*New* The MotherDuck Native Integration is Live on Vercel Marketplace for Embedded Analytics and Data AppsLearn more

schema

Back to DuckDB Data Engineering Glossary

Definition

A schema is a logical container or blueprint that defines how data is organized within a database. It specifies the structure of tables, the data types of columns, and the relationships between different tables. Think of a schema like the architectural plans for a house - it shows where everything goes and how the pieces fit together, but doesn't contain the actual data (furniture) itself.

Usage in DuckDB

In DuckDB, schemas provide a way to organize database objects like tables and views into namespaces. The default schema is called main. Unlike some other databases that require explicit schema creation, DuckDB automatically creates the main schema and allows you to reference objects within it directly.

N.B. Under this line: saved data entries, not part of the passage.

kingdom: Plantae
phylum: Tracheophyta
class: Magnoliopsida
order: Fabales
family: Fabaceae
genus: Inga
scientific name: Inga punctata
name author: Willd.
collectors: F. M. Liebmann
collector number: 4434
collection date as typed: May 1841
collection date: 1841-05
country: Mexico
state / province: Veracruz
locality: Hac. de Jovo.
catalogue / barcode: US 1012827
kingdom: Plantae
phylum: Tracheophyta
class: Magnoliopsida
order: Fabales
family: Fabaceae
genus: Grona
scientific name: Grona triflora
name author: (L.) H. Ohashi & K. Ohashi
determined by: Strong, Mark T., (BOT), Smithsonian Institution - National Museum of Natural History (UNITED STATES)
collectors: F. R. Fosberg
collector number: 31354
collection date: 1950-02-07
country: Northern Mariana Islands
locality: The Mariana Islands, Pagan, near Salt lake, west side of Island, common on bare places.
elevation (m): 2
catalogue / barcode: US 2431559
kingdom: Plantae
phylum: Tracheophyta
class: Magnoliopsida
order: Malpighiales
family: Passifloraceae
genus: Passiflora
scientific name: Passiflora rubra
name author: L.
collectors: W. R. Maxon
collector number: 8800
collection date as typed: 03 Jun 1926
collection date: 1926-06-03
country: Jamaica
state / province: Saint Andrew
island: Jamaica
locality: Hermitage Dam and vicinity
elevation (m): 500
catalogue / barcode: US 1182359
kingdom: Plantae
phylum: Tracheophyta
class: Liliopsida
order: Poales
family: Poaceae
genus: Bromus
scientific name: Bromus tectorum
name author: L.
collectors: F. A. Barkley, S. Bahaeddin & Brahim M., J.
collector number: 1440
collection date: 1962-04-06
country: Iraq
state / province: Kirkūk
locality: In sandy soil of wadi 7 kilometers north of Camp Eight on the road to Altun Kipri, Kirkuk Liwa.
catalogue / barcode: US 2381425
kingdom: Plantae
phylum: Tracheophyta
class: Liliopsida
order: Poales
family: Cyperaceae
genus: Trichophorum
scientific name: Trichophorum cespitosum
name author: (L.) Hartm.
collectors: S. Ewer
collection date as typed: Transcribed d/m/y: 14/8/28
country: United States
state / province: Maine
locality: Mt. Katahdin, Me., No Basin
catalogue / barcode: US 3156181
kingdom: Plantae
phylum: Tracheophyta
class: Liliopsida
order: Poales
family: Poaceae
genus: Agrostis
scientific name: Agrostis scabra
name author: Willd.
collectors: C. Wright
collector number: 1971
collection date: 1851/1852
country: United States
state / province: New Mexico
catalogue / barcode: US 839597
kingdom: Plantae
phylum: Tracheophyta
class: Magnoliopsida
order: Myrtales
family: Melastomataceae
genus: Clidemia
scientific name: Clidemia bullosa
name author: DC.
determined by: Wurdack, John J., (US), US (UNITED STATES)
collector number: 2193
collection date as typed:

You can create additional schemas using:

Copy code

CREATE SCHEMA marketing;

And reference objects within a schema using dot notation:

Copy code

CREATE TABLE marketing.campaigns ( id INTEGER, name VARCHAR );

Key Differences

While enterprise databases like PostgreSQL use schemas extensively for access control and multi-tenant applications, DuckDB's implementation is primarily focused on logical organization. DuckDB doesn't implement schema-level security since it's an embedded database without user management. Additionally, DuckDB allows you to query across schemas without explicit cross-schema permissions that might be required in other databases.

Best Practices

For smaller projects, using the default main schema is perfectly acceptable. However, as your data model grows, using multiple schemas can help organize related tables and views together. For example, you might have separate schemas for raw data ingestion, transformed data models, and reporting views. This organization makes it easier to understand and maintain your database structure over time.